Allow Lightcrawl to crawl your site
Lightcrawl is an SEO and site-quality auditing service. When you add a site to Lightcrawl, we crawl its pages on your behalf to run Lighthouse and 30+ SEO and quality checks. We are an identifiable, well-behaved bot: we send a stable identity on every request, we respect robots.txt, and we crawl at a polite rate. We do not try to evade security measures — if your site blocks us, this page explains how to let us through.
How to identify our crawler
Every request from Lightcrawl carries two stable identifiers:
- A request header
X-Lightcrawl-Crawler: 1. This is the most reliable signal to match on — it's unambiguous and easy to allowlist. - The substring
lightcrawl/1.0in theUser-Agent. Our full User-Agent looks like a modern Chrome browser with our token appended:
Mozilla/5.0 (Windows NT 10.0; Win64; x64) AppleWebKit/537.36 (KHTML, like Gecko) Chrome/126.0.0.0 Safari/537.36 lightcrawl/1.0 (+https://lightcrawl.com/bot)Match the X-Lightcrawl-Crawler header or the lightcrawl/ substring — not the full Chrome string, which changes as we keep the browser version current. User-Agent strings and headers can be spoofed by anyone, so for a stronger guarantee combine them with the published IP ranges or the shared-secret option described under "Sites still blocked" below.
How we behave
- robots.txt: we fetch and obey it. Rules targeting
User-agent: lightcrawl(or*) apply to us — the browser-style User-Agent does not change which robots rules we follow. - Crawl rate: sequential, roughly two to three requests per second, with cache-revalidation headers so we don't serve stale data.

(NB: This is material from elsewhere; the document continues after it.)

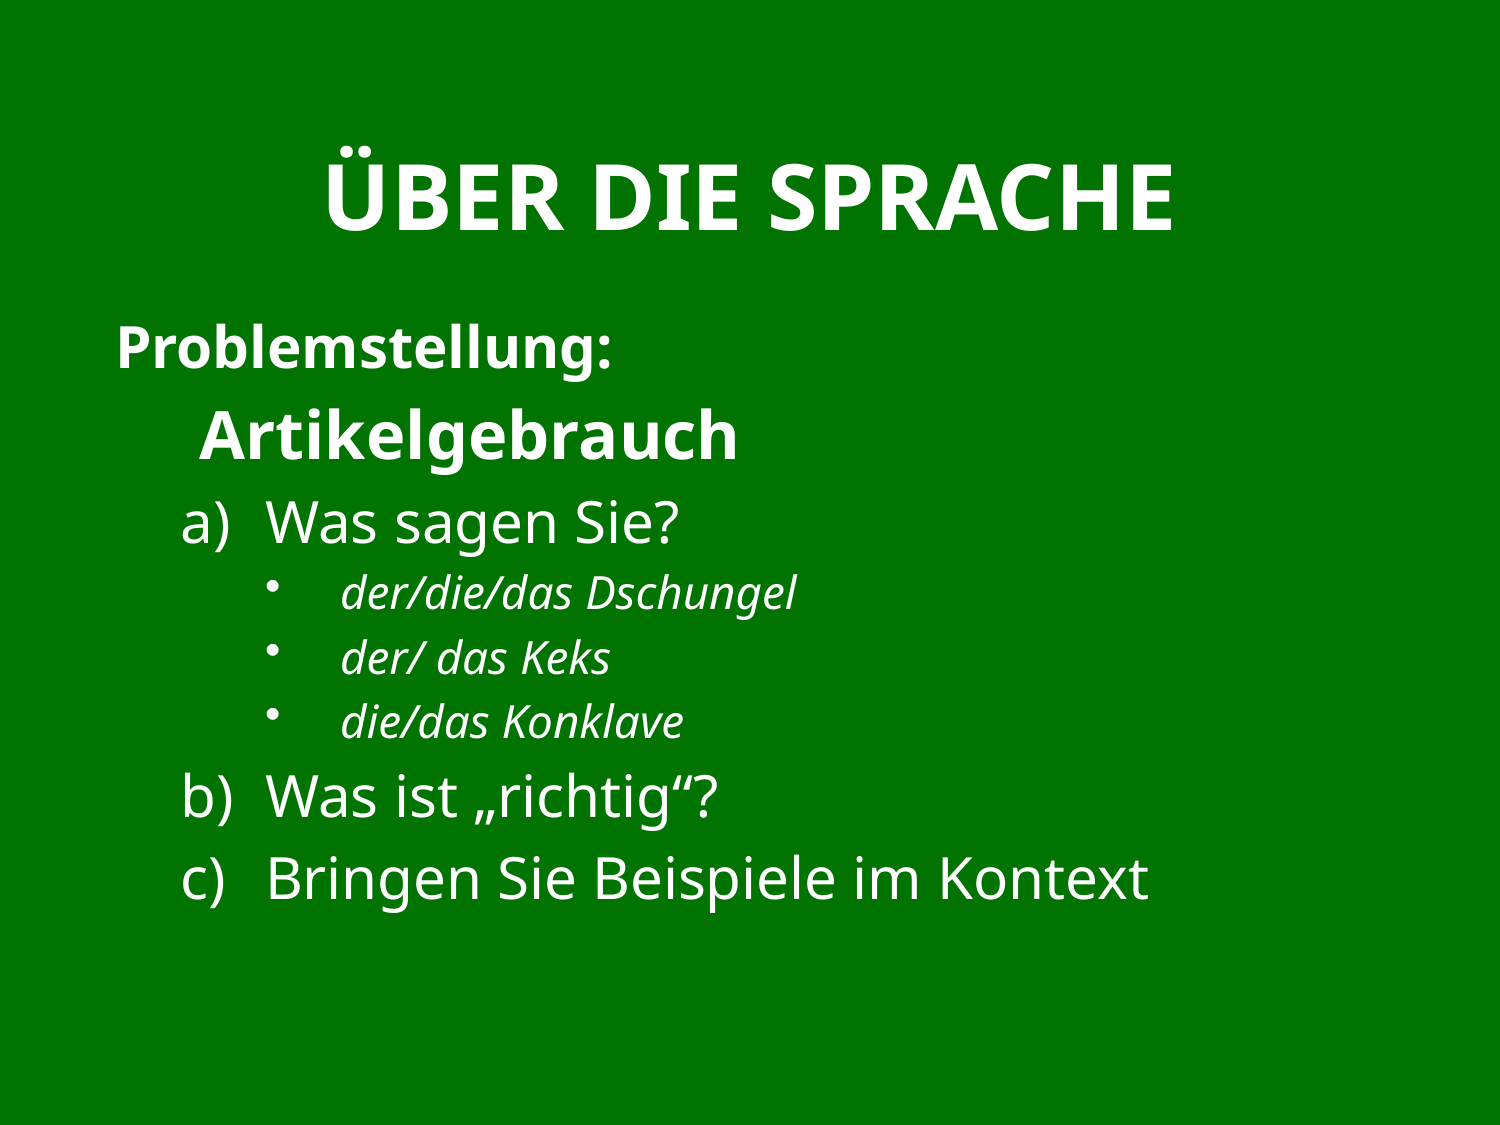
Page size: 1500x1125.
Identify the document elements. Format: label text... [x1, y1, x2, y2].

title Über die Sprache [112, 99, 1388, 288]
list Problemstellung: Artikelgebrauch Was sagen Sie? der/die/das Dschungel der/ das Keks die/das Konklave Was ist „richtig“? Bringen Sie Beispiele im Kontext [100, 302, 1376, 1012]
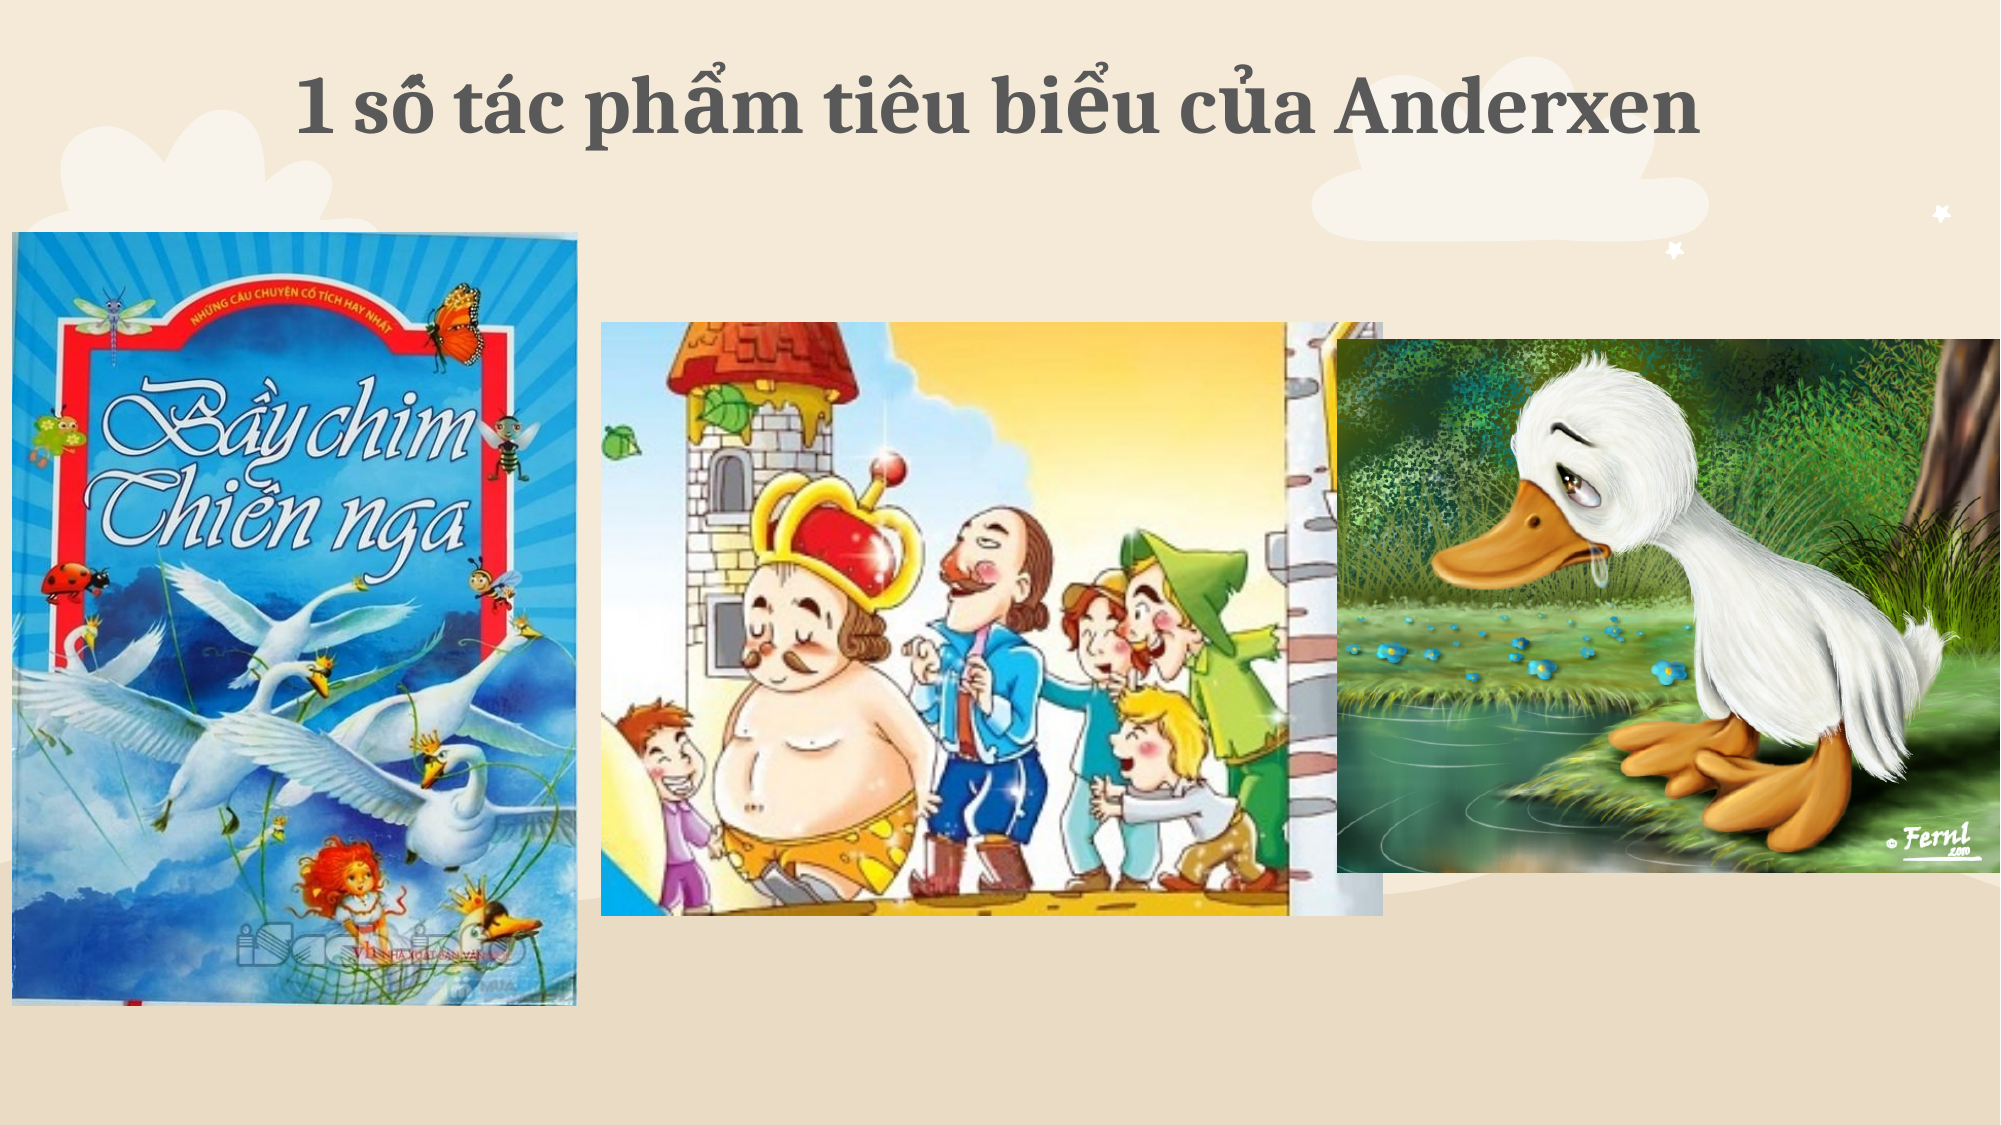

- Scope: we only crawl sites a customer explicitly added to their Lightcrawl workspace.
How to opt out
To stop Lightcrawl from crawling, disallow it in your robots.txt:
User-agent: lightcrawl
Disallow: /We honor this. A verified owner can choose to override robots.txt for their own site from within Lightcrawl, but that's an explicit, ownership-gated action — it never applies to sites a workspace doesn't control.
Allowlist recipes by platform
Cloudflare
Add a WAF custom rule with a Skip action that matches our header. In Security → WAF → Custom rules, create a rule like http.request.headers["x-lightcrawl-crawler"][0] eq "1" and set the action to Skip (remaining custom rules, managed rules, and rate limiting). Some products — for example free-plan Bot Fight Mode — can't be skipped by a custom rule; if you use those, you may also need to allow our IP ranges.
Ezoic
Ezoic is an ad/CDN proxy that can serve a challenge page to automated traffic. Add Lightcrawl to your crawler/bot allowlist in the Ezoic dashboard. Ezoic also gates on the source IP, so the header alone may not be enough — see "Sites still blocked" below.
Wordfence / Sucuri (WordPress)
In Wordfence, add the lightcrawl/ User-Agent (or our IP range) under Wordfence → Firewall → Allowlisted URLs/Agents. In Sucuri, add an allowlist rule for the X-Lightcrawl-Crawler header or the User-Agent substring.
Generic WAF, nginx, or Apache
Add an allow rule that matches the X-Lightcrawl-Crawler request header or the lightcrawl/ User-Agent substring, and place it ahead of any bot-blocking rule.
Sites still blocked
Some protections gate on the source IP, not the User-Agent — in that case allowlisting the header alone won't help. Lightcrawl crawls from a small, stable set of IP addresses you can allowlist directly.
Allowlist these Lightcrawl crawler IP addresses:
209.71.89.141
2a09:8280:e626:1:0:108:20b5:0
209.71.81.125
2a09:8280:e618:1:0:108:20b5:0These are also available as machine-readable JSON at /bot.json (UA token, header, contact, and the current IP list), so you can automate your allowlist against a durable source.
We're also pursuing verified-bot recognition with major providers (for example Cloudflare), which lets compatible platforms identify Lightcrawl automatically using these stable IPs and this public documentation — no manual rule required. We crawl from 2 regions (ord, iad).
Verify it worked
After allowlisting Lightcrawl, re-run the crawl from the blocked banner in your dashboard. When the crawl reads real pages again, the "blocking our crawler" badge clears automatically.